Fue un escándalo, pero continué observando. Los jengibres blancos, una planta poderosa con unas flores de perfume imposible que conocí cuando era muy chico en una casa en Mar del Plata, empezaron a secarse. Se llaman Hedychium y solo se recuperaron cuando les proporcioné agua. Insólito.

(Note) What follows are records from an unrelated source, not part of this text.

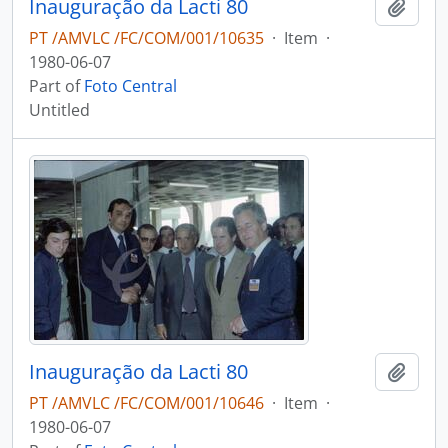
Inauguração da Lacti 80
Add t
PT /AMVLC /FC/COM/001/10635
·
Item
·
1980-06-07
Part of
Foto Central
Untitled
Inauguração da Lacti 80
Add t
PT /AMVLC /FC/COM/001/10646
·
Item
·
1980-06-07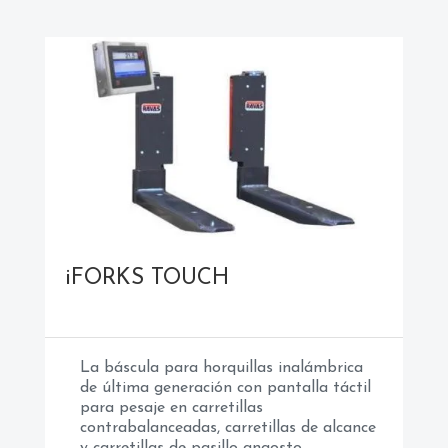
i
FORKS TOUCH
La báscula para horquillas inalámbrica
de última generación con pantalla táctil
para pesaje en carretillas
contrabalanceadas, carretillas de alcance
y carretillas de pasillo angosto.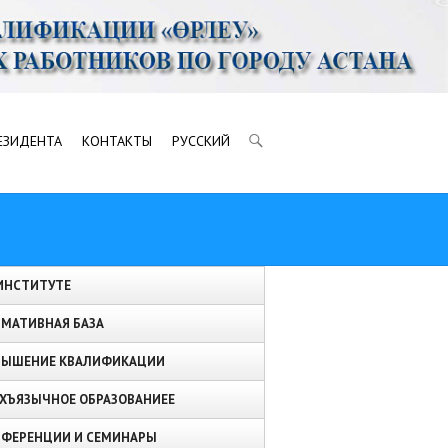
ЕЗИДЕНТА
КОНТАКТЫ
РУССКИЙ
ИНСТИТУТЕ
МАТИВНАЯ БАЗА
ВЫШЕНИЕ КВАЛИФИКАЦИИ
ХЪЯЗЫЧНОЕ ОБРАЗОВАНИЕЕ
ФЕРЕНЦИИ И СЕМИНАРЫ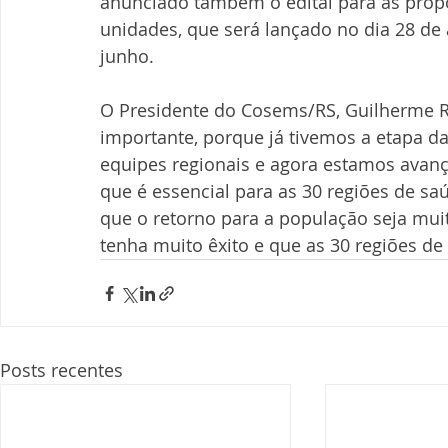
anunciado também o edital para as prop
unidades, que será lançado no dia 28 de a
junho. 
O Presidente do Cosems/RS, Guilherme R
importante, porque já tivemos a etapa da
equipes regionais e agora estamos avanç
que é essencial para as 30 regiões de s
que o retorno para a população seja mui
tenha muito êxito e que as 30 regiões d
Posts recentes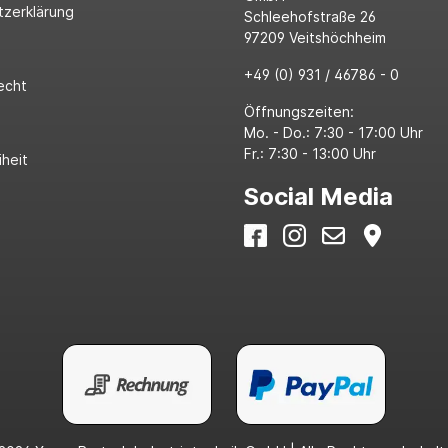
tzerklärung
Schleehofstraße 26
97209 Veitshöchheim
+49 (0) 931 / 46786 - 0
echt
Öffnungszeiten:
Mo. - Do.: 7:30 - 17:00 Uhr
Fr.: 7:30 - 13:00 Uhr
iheit
Social Media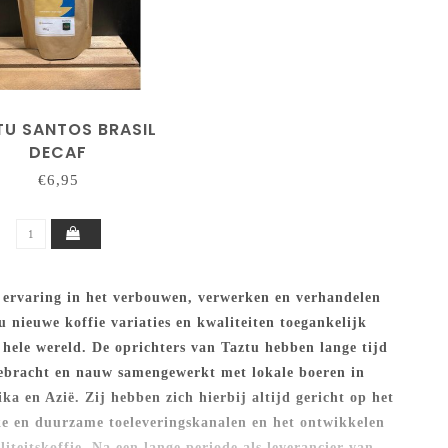
TU SANTOS BRASIL
DECAF
€6,95
r ervaring in het verbouwen, verwerken en verhandelen
u nieuwe koffie variaties en kwaliteiten toegankelijk
hele wereld. De oprichters van Taztu hebben lange tijd
gebracht en nauw samengewerkt met lokale boeren in
ka en Azië. Zij hebben zich hierbij altijd gericht op het
e en duurzame toeleveringskanalen en het ontwikkelen
iteitskoffie. Na een lange periode als leverancier van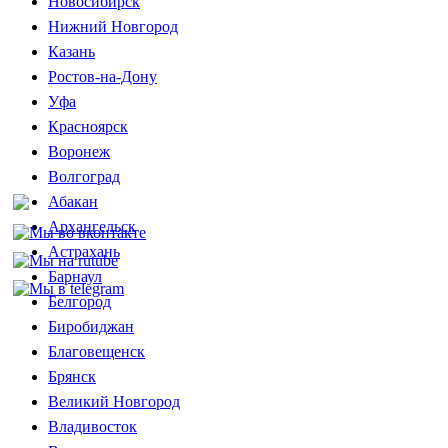
Новосибирск
Нижний Новгород
Казань
Ростов-на-Дону
Уфа
Красноярск
Воронеж
Волгоград
Абакан
Архангельск
Астрахань
Барнаул
Белгород
Биробиджан
Благовещенск
Брянск
Великий Новгород
Владивосток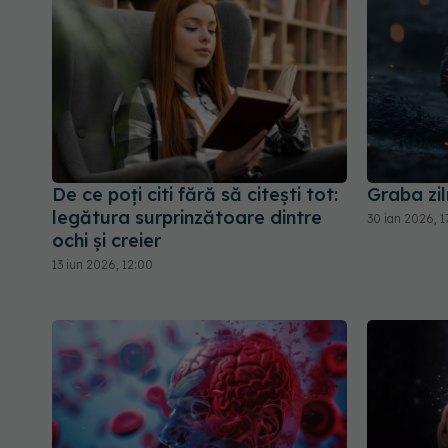
De ce poți citi fără să citești tot:
Graba zil
legătura surprinzătoare dintre
30 ian 2026, 1
ochi și creier
13 iun 2026, 12:00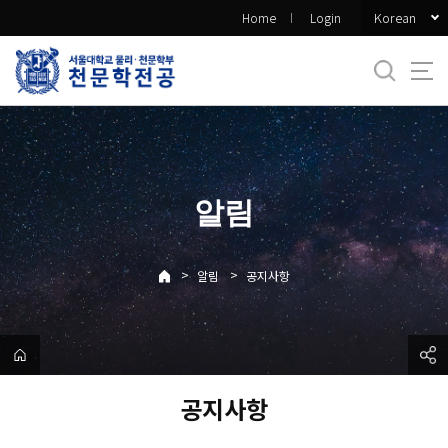
바
Korean
Home
Login
로
가
기
메
뉴
알림
>
>
알림
공지사항
공지사항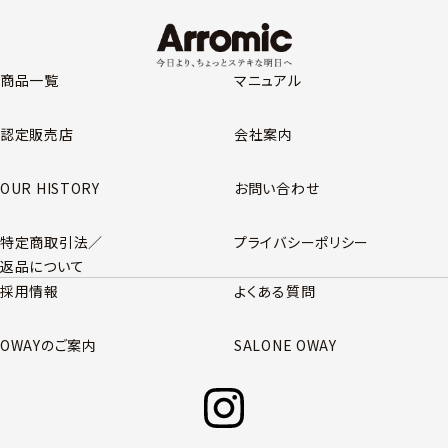
商品一覧
マニュアル
認定販売店
会社案内
OUR HISTORY
お問い合わせ
特定商取引法／
プライバシーポリシー
返品について
採用情報
よくある質問
OWAYのご案内
SALONE OWAY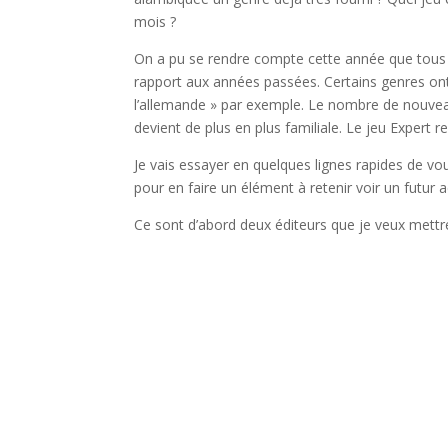
mois ?
On a pu se rendre compte cette année que tous ce
rapport aux années passées. Certains genres on
l’allemande » par exemple. Le nombre de nouveaut
devient de plus en plus familiale. Le jeu Expert 
Je vais essayer en quelques lignes rapides de vo
pour en faire un élément à retenir voir un futur a
Ce sont d’abord deux éditeurs que je veux mettr
l
l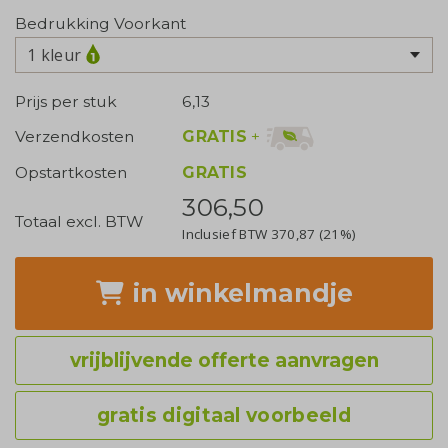
Bedrukking Voorkant
1 kleur
Prijs per stuk
6,13
GRATIS
+
Verzendkosten
Opstartkosten
GRATIS
306,50
Totaal excl. BTW
Inclusief BTW
370,87
(21%)
in winkelmandje
vrijblijvende offerte aanvragen
gratis digitaal voorbeeld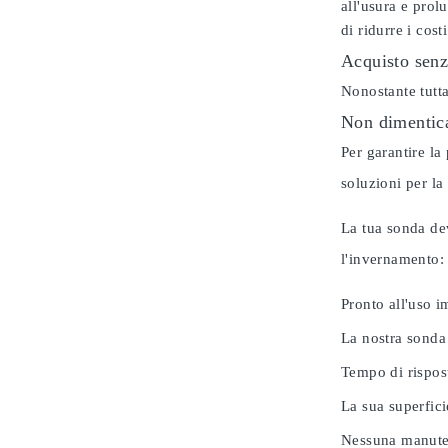
all'usura e prol
di ridurre i cos
Acquisto senz
Nonostante tutta
Non dimentica
Per garantire la
soluzioni per la
La tua sonda dev
l'invernamento
Pronto all'uso 
La nostra sonda
Tempo di rispos
La sua superfici
Nessuna manuten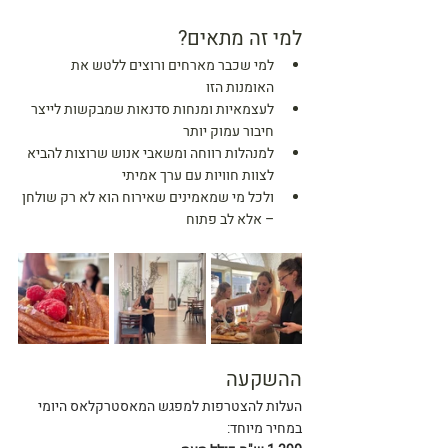
למי זה מתאים?
למי שכבר מארחים ורוצים ללטש את 
האומנות הזו
לעצמאיות ומנחות סדנאות שמבקשות לייצר 
חיבור עמוק יותר
למנהלות רווחה ומשאבי אנוש שרוצות להביא 
לצוות חוויות עם ערך אמיתי
ולכל מי שמאמינים שאירוח הוא לא רק שולחן 
– אלא לב פתוח
ההשקעה
העלות להצטרפות למפגש המאסטרקלאס היומי
במחיר מיוחד: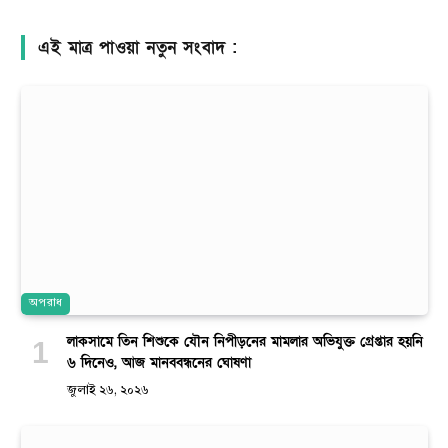
এই মাত্র পাওয়া নতুন সংবাদ :
অপরাধ
লাকসামে তিন শিশুকে যৌন নিপীড়নের মামলার অভিযুক্ত গ্রেপ্তার হয়নি
৬ দিনেও, আজ মানববন্ধনের ঘোষণা
জুলাই ২৬, ২০২৬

Nada como la lluvia, sin embargo. Luego de meses, llegó una tormenta que duró algo así como una semana. Enseguida, el escenario cambió, las plantas se robustecieron y las hormigas volvieron a picotear sin causar desastres. Pero cuando dejó de llover volvieron los días secos de sol implacable. Se agostaron las rúculas, el ciboulette es una lástima, y las hormigas pelaron sin piedad los brócolis y las albahacas, solo porque tuve un par de jornadas, digamos, especiales, y pasé por alto el riego. Incluso debí proteger la parra del sol, pese a que las vides aman la heliofanía.
Casi nada está bien en el jardín estos días. Sería fácil culpar a las esforzadas hormigas. Pero son solo el mensajero. La señal que tratamos de no ver. Solamente el nopal y el aloe vera, capaces de resistir condiciones extremas, prosperaron, y ahora los dulces higos de tuna son un festín para aves e insectos.
Va a pasar, supongo. Pero el jardín está hablando, como hablaba el cielo aquél mediodía perdido en el tiempo, y lo que uno le oye decir no son buenas noticias.